JAMESTOWN — The North Dakota State Hospital opened its doors before there was a state of North Dakota.
The history of the institution is told through the displays in the North Dakota State Hospital Museum, according to Tonya Perkins, hospital administrator.
The public is invited to an open house at the museum from 10 a.m. to noon Friday, Nov. 8, at the museum located on the fourth floor of the Learning Resource Center building on the State Hospital campus. The North Dakota State Hospital Cemetery will also be open during that time.
The museum was developed in 2010 as part of the 125th anniversary celebration of the State Hospital. Rosalie Etherington, current hospital superintendent, was the clinical director of the State Hospital in 2010 and the driving force behind bringing together the artifacts and story of the facility told at the museum.
She was recently honored with the Excellence in Local History Award by the North Dakota Historical Society for that work.
“What I’ve appreciated of Dr. Ethrington’s historical interest is she hasn’t shied away from the more tumultuous history,” Perkins said. “She’s acknowledged that as well as the accomplishments of the State Hospital.”
The artifacts on display at the museum include straitjackets and a morgue or autopsy table as well as banners for the champion dairy cattle that were part of the State Hospital’s award-winning herd.
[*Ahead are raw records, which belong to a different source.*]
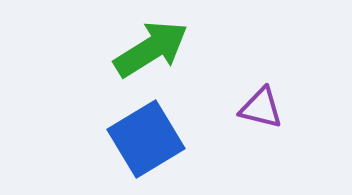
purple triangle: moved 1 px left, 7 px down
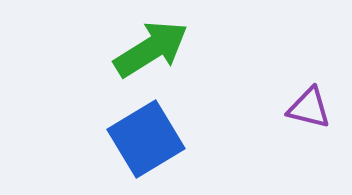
purple triangle: moved 48 px right
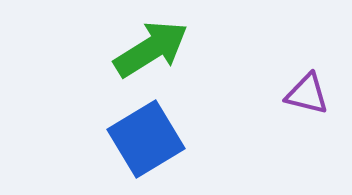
purple triangle: moved 2 px left, 14 px up
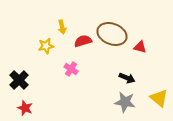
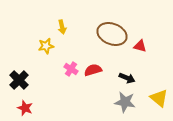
red semicircle: moved 10 px right, 29 px down
red triangle: moved 1 px up
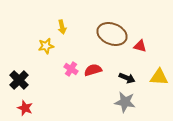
yellow triangle: moved 21 px up; rotated 36 degrees counterclockwise
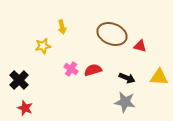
yellow star: moved 3 px left
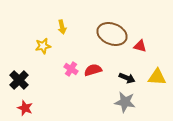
yellow triangle: moved 2 px left
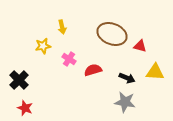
pink cross: moved 2 px left, 10 px up
yellow triangle: moved 2 px left, 5 px up
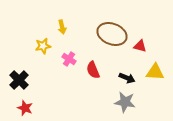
red semicircle: rotated 96 degrees counterclockwise
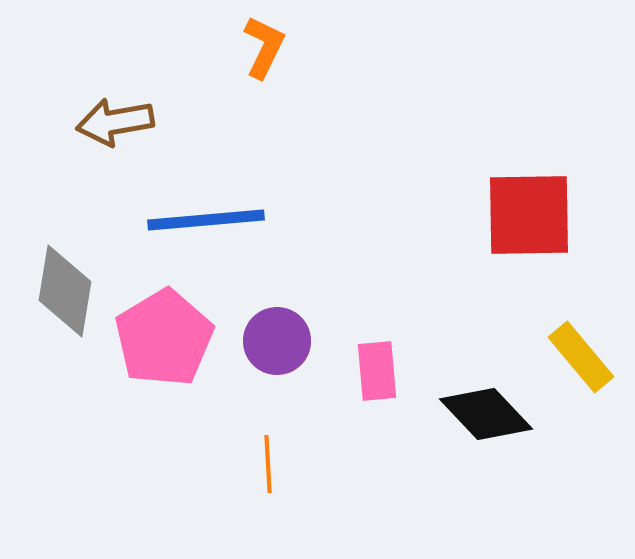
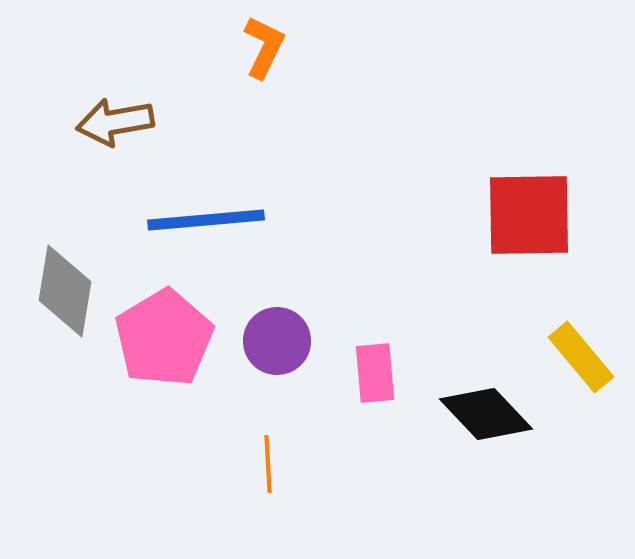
pink rectangle: moved 2 px left, 2 px down
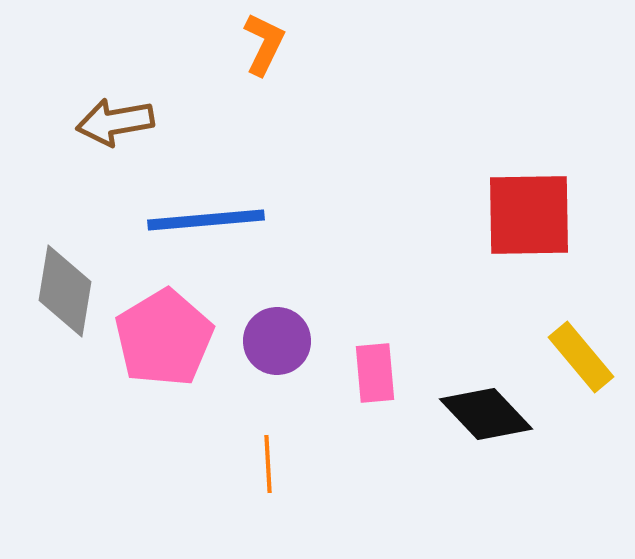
orange L-shape: moved 3 px up
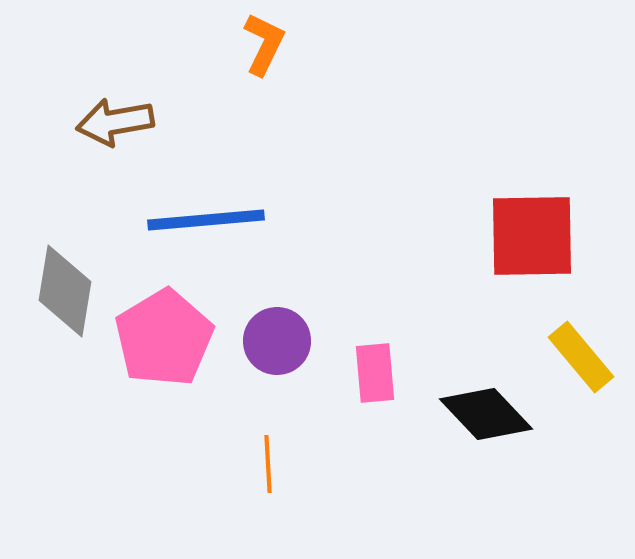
red square: moved 3 px right, 21 px down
Medical record books and patient census information are displayed in the original handwritten books.
There are also numerous examples of the wicker furniture created by patients as occupational therapy in the past.
One wall of the museum includes a timeline of events at the State Hospital and the world. A common theme through the early years of the State Hospital was overcrowding, including a 1914 incident where a chicken coop was constructed as part of the hospital’s farming operation but was utilized as patient housing out of necessity.
The patient population at the State Hospital peaked at more than 2,000 in 1950.
“Then came deinstitutionalization and community mental health services,” Perkins said. “The role of the State Hospital has changed.”
The changing role of the State Hospital has left it as the only long-term mental health rehabilitation service in North Dakota. It also provides acute mental health and addiction treatment and treatment of sexual offenders for the state of North Dakota.
It still plays a major part in the community of Jamestown as one of the city’s largest employers and, in the past, a leader in social activities, Perkins said. The facility currently employs more than 450, according to the North Dakota Department of Human Services.
“In the past, the State Hospital held powwows, church services and other events,” Perkins said. “There is a long history of community involvement and playing a crucial role in the history of Jamestown.”